[Triolith-users] Job priority problem 2014-10-25 - 2014-11-11

Thu Nov 20 13:18:20 CET 2014

Dear Triolith users,

Non-technical summary:
==================

Between October 25th and November 11th, a problem with the job
scheduler on Triolith resulted in some projects being able to run more
jobs/core hours than they should otherwise have been able to.

After some consideration, we have decided that finding and
compensating those projects that lost computing time due to this would
be too time-consuming. We will instead spend the limited time we have
available to try to prevent the same thing from happening again.

If you feel that your project was extra unlucky (i.e you had a very
difficult time getting jobs to start in this period), you may contact
us to discuss possible compensation. But please note that we can only
do this in exceptional cases due to the amount of manual work involved
(we have 200 active projects on Triolith...).

Technical details:
=============

(Unless you already know how job scheduling works on Triolith, I
recommend reading https://www.nsc.liu.se/support/batch-jobs/triolith/
before reading the rest of this email)

On October 25th, for unknown reasons the scheduler (SLURM) stopped
updating the internal counters used to determine job priority (you can
see these as e.g "Raw Usage" and "FairShare" in the output from
"sshare"). This resulted in the fair-share priority for all projects
becoming fixed at whatever value it had at the time. Projects that
happened to have a high priority on October 25th would continue to get
their queued jobs started easily, while projects that had a low
priority lost out. Low priority jobs still started, but only when
there were no high-priority jobs left in the queue.

The problem was discovered on November 11th, and after the scheduler
was restarted, priorities started updating normally.

Even though the original problem is no longer present, due to the
internal counters not being updated during those 2.5 weeks, projects
that benefited due to the problem were not instantly penalized for
this on November 11th, as one might expect. Adjusting priorities
manually to match what was actually run has been considered but deemed
to be too time-consuming (we're not lazy, but we have several
high-priority projects ongoing that needs our time).

We have gone through our scheduler logs for all of 2014 without
finding this problem at any other time, so we think this is the first
time this has happened.

We monitor many things in our systems, but we had no monitoring for
this particular failure.

Planned actions to minimize the risk of this happening again:
- Add monitoring of the failure type "fair-share priority not changing
over time"
- Update the scheduler to the latest version

NSC apologizes for the inconvenience this may have caused you.

-- 
Mats Kronberg, NSC Support <support at nsc.liu.se>

++++++++++

What to work on:
1/ Do the following statements agree with the job priority notice above? For each of (a), (b) and (c), answer yes or no and quote the words from the notice that decide it.
(a) The problem was discovered on November 11th.
(b) NSC will compensate every project that lost computing time.
(c) Low-priority jobs could not start at all during the affected period.
2/ According to the job priority notice, which two names for the internal priority counters appear in the output from "sshare"?

Data provided:
++++++++++

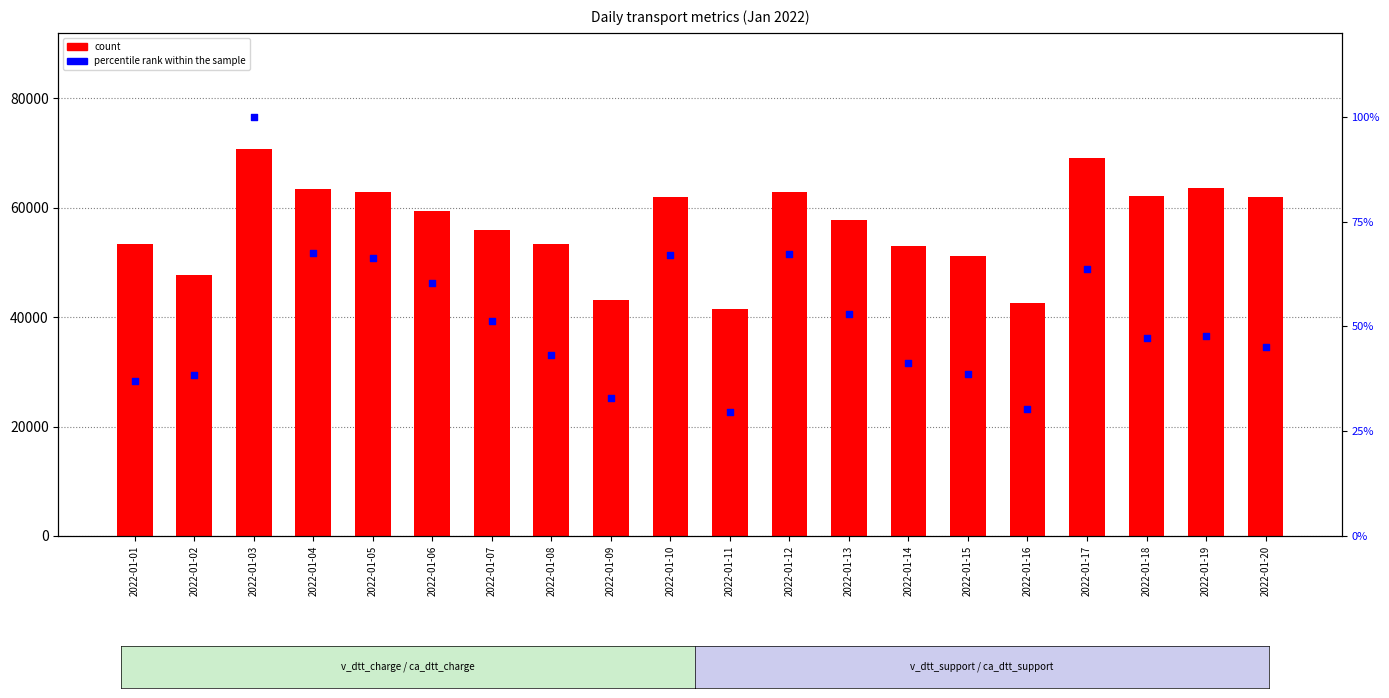

Which series has the largest total across all categories?

count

++++++++++

Answers for the exercise:
1/
(a) Yes: "The problem was discovered on November 11th"
(b) No: "we have decided that finding and compensating those projects that lost computing time due to this would be too time-consuming"
(c) No: "Low priority jobs still started, but only when there were no high-priority jobs left in the queue"

2/ "Raw Usage" and "FairShare."